■ Texte d'étude ■

==================================================

L’éducation des islamistes (« frériste et salafiste, soldanesque et militante »), se manifeste sur toutes les facettes de la vie sociale, se rendant indispensable par leur solidarité et aide essentielle. Selon le Ministre, leur attractivité est d’autant plus importante face à l’échec de l’intégration des populations immigrées, caricaturées en sociétés opprimées, avec un discours victimaire qui s’appuie sur une persécution d’un prétendu État islamophobe. Pour Gérald Darmanin, les deux courants intégristes souhaitent aboutir à une séparation, par des normes de comportements rigoristes, du reste de la société, à un rejet des institutions, et un repli sur soi. Les dirigeants islamistes refusent la laïcité, qui est vue comme un moyen de combattre la religion. Internet, réseaux sociaux, chaînes d’information numériques leur permet de porter leurs discours à un grand nombre destiné à homogénéiser la Oumma. 

Outre le séparatisme, Gérald Darmanin souligne que cet entrisme a des répercussions sur les institutions françaises, comme en témoignent les dernières élections municipales, où des listes d’élus ont dû faire face à des revendications communautaristes pour être acceptés.

>> Lire aussi : “Séparatisme” : un débat plutôt calme à l’Assemblée nationale

« Lutter contre le séparatisme islamiste »

« Face à un ennemi si dangereux et si insidieux, dont on sait qu’il est bien loin de la religion du Prophète, il est normal que les pouvoirs publics prennent des mesures sans précédent ».

Le dernier chapitre de l’opuscule présente le projet de loi « confortant le respect des principes de la République ». Pour Gérald Darmanin, lutter contre le séparatisme est une priorité en France, car les conséquences sur la société sont énormes. « L’islamisme est un cheval de Troie renfermant une bombe à fragmentation dans notre société ». Ensuite, la population musulmane dans son ensemble, rejetée et stigmatisée aujourd’hui par des extrémistes français, risque de l’être par l’ensemble de la population plus tard. Face à ces deux risques majeurs, il s’agit de réinventer une République fraternelle. Le projet de loi place la laïcité en son coeur : 

  • Les agents du service public et entreprises privées affiliées se doivent d’être neutres dans leur expression religieuse (plus de menus communautaires, prières sur lieu de travail, refus de contact avec les femmes, etc)
  • Mise en place de mécanismes de « carence » pour mettre fin aux risques, lors d’élections, que des listes complaisantes au communautarisme soient présentes. Toute personne présentant des mesures de programmes contraires aux principes de laïcité sera exclue
  • Les agents publics doivent appliquer les principes de la laïcité sur le terrain, sans « pression séparatiste » (faire pression dans un hôpital pour demander à se faire soigner par un médecin selon son sexe pourra être passible de 5 ans d’emprisonnement et de 75.000 euros d’amende)
  • Accélération des réponses des peines pénales prévues pour les internautes qui appellent à la haine ou le terrorisme, ou font preuve de cyber-harcèlement 
  • Les associations qui reflètent les esprits séparatistes doivent être dissoutes
  • Plusieurs dispositions sont prévues au niveau du droit des associations, dont le conditionnement de financement public, à la signature d’un contrat d’engagement républicain devant respecter les valeurs de la République (Liberté, Egalité, Fraternité et respect de la dignité de la personne humaine, à savoir l’égalité homme-femme, lutte contre la polygamie, mariage forcée, certificat de virginité)

==================================================

■ Informations ■
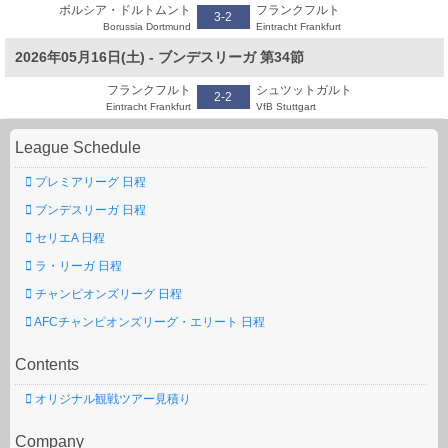
ボルシア・ドルトムント
フランクフルト
3-2
Borussia Dortmund
Eintracht Frankfurt
2026年05月16日(土) - ブンデスリーガ 第34節
フランクフルト
シュツットガルト
2-2
Eintracht Frankfurt
VfB Stuttgart
League Schedule
プレミアリーグ 日程
ブンデスリーガ 日程
セリエA 日程
ラ・リーガ 日程
チャンピオンズリーグ 日程
AFCチャンピオンズリーグ・エリート 日程
Contents
オリジナル観戦ツアー見積り
Company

==================================================

■ Exercices à faire ■
(1) D'après le texte sur le séparatisme islamiste, pourquoi Gérald Darmanin fait-il de la lutte contre le séparatisme une priorité en France ? Répondez en une à trois phrases.
(2) Poursuivez le texte sur le séparatisme islamiste après sa dernière phrase, s'il vous plaît.

■ Liste des réponses ■
(1) Pour Gérald Darmanin, cette lutte est une priorité parce que les conséquences du séparatisme sur la société sont énormes : l'islamisme est selon lui « un cheval de Troie renfermant une bombe à fragmentation dans notre société ». De plus, la population musulmane dans son ensemble, déjà rejetée et stigmatisée par des extrémistes français, risque de l'être plus tard par l'ensemble de la population.

(2)
  • Concernant les questions éducatives, des dispositions dans le code de l’éducation permettront un meilleur encadrement des établissements hors-contrats, et une interdiction plus effective des écoles clandestines car « c’est par l’école que les islamistes cherchent à détruire notre société de liberté et abattre notre système politique démocratique »
  • Enfin, le texte porte sur un renforcement sans précédent de la loi 1905, qui est plus normative que la loi 1901 (police de culte, etc) dont ont recours 92% des associations cultuelles musulmanes, mais qui les privent des financements publics. En contrepartie, le projet de loi met à jour les conditions de constitution et le régime des déclarations des associations. Une clause anti-putsch y est introduite. La loi 1901 sera rénovée pour exiger une transparence fiscale et comptable permettant d’identifier les sources de financement, d’origines étrangères, ainsi que d’inciter les associations s’y référant à basculer vers la loi 1905

>> Lire aussi : Loi contre le séparatisme : Colère des militants communistes face à l’abstention de certains de leurs députés 

Le Ministre de l’Intérieur mentionne que d’autres travaux ne relevant pas du domaine de la loi destinés à mettre fin aux ingérences étrangères ont été retenus, comme la fin du système de détachement des imams. Les instances musulmanes en France devront sélectionner eux-mêmes leur cadre religieux et les former académiquement et en cohérence aux réalités françaises.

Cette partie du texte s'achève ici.